Zusätzlich ist auch der § 2 des Steiermärkischen Naturschutzgesetztes Abs. 1 lit. a – c negativ berührt.

Letztlich wird noch darauf hingewiesen, dass Brücken und Stege oder sonstige Querungen im und über das Fließgewässer nur in Absprache und nach Zustimmung der Wasserbauverwaltung errichtet werden dürfen.
Zu Grenzpunkten an Gewässern ist ein ausreichender Abstand zu halten.

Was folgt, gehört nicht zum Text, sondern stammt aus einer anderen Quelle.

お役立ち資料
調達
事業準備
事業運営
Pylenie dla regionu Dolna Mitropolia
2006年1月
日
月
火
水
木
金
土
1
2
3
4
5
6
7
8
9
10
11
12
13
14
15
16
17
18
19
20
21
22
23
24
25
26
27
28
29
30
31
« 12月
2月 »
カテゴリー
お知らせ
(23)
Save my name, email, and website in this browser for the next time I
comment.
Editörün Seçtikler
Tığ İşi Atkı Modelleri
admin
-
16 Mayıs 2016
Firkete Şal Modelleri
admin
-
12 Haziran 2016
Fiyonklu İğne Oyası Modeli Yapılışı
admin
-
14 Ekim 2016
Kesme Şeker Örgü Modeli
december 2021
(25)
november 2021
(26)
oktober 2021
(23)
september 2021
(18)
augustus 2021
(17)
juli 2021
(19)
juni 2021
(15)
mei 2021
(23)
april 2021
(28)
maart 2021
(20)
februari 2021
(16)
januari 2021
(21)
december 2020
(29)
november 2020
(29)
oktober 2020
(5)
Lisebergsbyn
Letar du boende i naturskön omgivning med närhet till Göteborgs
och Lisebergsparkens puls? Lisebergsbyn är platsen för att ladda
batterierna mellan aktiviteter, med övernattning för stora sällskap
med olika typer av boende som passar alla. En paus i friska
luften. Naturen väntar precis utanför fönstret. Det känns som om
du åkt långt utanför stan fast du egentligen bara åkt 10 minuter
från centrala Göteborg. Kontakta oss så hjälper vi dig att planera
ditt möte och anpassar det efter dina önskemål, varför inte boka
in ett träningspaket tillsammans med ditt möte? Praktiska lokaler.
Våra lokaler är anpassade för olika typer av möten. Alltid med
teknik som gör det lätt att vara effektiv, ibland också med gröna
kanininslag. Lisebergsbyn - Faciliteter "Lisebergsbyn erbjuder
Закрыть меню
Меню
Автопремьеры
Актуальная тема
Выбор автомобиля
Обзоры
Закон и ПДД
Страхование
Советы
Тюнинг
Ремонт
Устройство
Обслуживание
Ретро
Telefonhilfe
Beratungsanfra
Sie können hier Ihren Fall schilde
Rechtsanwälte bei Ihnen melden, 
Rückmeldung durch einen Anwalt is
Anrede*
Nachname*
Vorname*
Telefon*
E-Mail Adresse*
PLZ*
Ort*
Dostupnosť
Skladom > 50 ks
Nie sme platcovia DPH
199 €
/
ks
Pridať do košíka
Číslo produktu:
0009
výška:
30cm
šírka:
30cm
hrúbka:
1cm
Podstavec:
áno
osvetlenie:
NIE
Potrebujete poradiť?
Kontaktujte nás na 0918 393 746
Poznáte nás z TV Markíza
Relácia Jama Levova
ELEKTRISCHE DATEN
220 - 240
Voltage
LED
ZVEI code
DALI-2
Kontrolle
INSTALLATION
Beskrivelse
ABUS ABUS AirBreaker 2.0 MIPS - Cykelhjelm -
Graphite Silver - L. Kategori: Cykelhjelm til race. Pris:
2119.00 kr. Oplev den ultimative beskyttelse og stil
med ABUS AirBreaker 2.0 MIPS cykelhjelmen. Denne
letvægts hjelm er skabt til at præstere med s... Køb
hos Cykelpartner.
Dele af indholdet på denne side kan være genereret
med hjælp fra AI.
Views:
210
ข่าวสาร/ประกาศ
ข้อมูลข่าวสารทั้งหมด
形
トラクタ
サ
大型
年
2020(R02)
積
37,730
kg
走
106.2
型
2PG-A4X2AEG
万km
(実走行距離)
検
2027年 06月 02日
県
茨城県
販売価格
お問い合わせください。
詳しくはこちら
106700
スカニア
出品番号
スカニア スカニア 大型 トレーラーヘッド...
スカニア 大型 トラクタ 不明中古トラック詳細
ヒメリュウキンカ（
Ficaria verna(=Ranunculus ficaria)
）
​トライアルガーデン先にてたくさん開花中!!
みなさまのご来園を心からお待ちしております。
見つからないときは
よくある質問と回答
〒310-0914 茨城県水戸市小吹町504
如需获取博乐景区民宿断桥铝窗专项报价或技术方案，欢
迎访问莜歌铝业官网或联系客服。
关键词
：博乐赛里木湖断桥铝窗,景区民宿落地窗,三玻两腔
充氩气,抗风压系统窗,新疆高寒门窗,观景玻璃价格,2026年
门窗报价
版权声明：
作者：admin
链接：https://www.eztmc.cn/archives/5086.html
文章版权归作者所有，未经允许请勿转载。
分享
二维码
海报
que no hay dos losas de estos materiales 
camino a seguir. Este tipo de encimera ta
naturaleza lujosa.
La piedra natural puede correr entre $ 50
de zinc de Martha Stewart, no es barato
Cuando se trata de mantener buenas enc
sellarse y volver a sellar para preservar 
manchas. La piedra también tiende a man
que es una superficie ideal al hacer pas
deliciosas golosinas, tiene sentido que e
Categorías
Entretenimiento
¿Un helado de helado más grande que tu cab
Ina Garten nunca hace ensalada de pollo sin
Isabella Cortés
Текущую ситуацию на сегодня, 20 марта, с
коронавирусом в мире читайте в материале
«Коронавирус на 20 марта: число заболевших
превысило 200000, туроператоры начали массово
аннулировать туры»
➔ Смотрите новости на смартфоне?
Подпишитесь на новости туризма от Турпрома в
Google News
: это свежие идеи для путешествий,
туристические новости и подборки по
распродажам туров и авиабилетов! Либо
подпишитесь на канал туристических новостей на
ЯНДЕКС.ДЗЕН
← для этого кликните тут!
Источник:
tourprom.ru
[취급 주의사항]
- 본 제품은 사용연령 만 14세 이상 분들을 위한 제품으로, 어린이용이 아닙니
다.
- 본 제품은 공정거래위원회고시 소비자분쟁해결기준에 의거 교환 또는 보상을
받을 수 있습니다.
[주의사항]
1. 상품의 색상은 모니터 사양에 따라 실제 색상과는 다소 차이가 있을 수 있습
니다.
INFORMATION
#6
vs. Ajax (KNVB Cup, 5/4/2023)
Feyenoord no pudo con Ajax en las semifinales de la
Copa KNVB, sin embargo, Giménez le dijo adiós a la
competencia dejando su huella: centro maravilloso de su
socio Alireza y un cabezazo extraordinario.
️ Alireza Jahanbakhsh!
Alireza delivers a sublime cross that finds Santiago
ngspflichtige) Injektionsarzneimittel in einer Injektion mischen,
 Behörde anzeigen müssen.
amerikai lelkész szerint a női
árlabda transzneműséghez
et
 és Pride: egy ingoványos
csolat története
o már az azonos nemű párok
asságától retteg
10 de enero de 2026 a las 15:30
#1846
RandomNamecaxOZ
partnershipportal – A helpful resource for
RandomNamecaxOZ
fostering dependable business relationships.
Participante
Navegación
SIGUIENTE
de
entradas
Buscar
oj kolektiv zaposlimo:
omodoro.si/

Sollte es zu Veränderungen an Grenzzeichen kommen (Versetzung, Zerstörung…) werden die Kosten für eine Wiederherstellung nicht mehr von der öffentlichen Hand getragen, sondern zur Gänze vom Verursacher (eventuell auch im Klageweg) eingefordert.

Für die ordnungsgemäße Verwaltung und Pflege eines Gewässerabschnittes, ins besonders auch im Hinblick auf die ökologische Funktionsfähigkeit des Fließgewässers, ist eine sichtbare Grenze in der Natur notwendig.
Wir empfehlen einen Mindestabstand von 3 Metern von der Böschungskannte bis zur bewirtschafteten Fläche und verweisen auf die Verordnung des Bundesministeriums für Land und Forstwirtschaft § 5 Aktionsprogramm zum Schutz der Gewässer vor Verunreinigung durch Nitrat aus landwirtschaftlichen Quellen.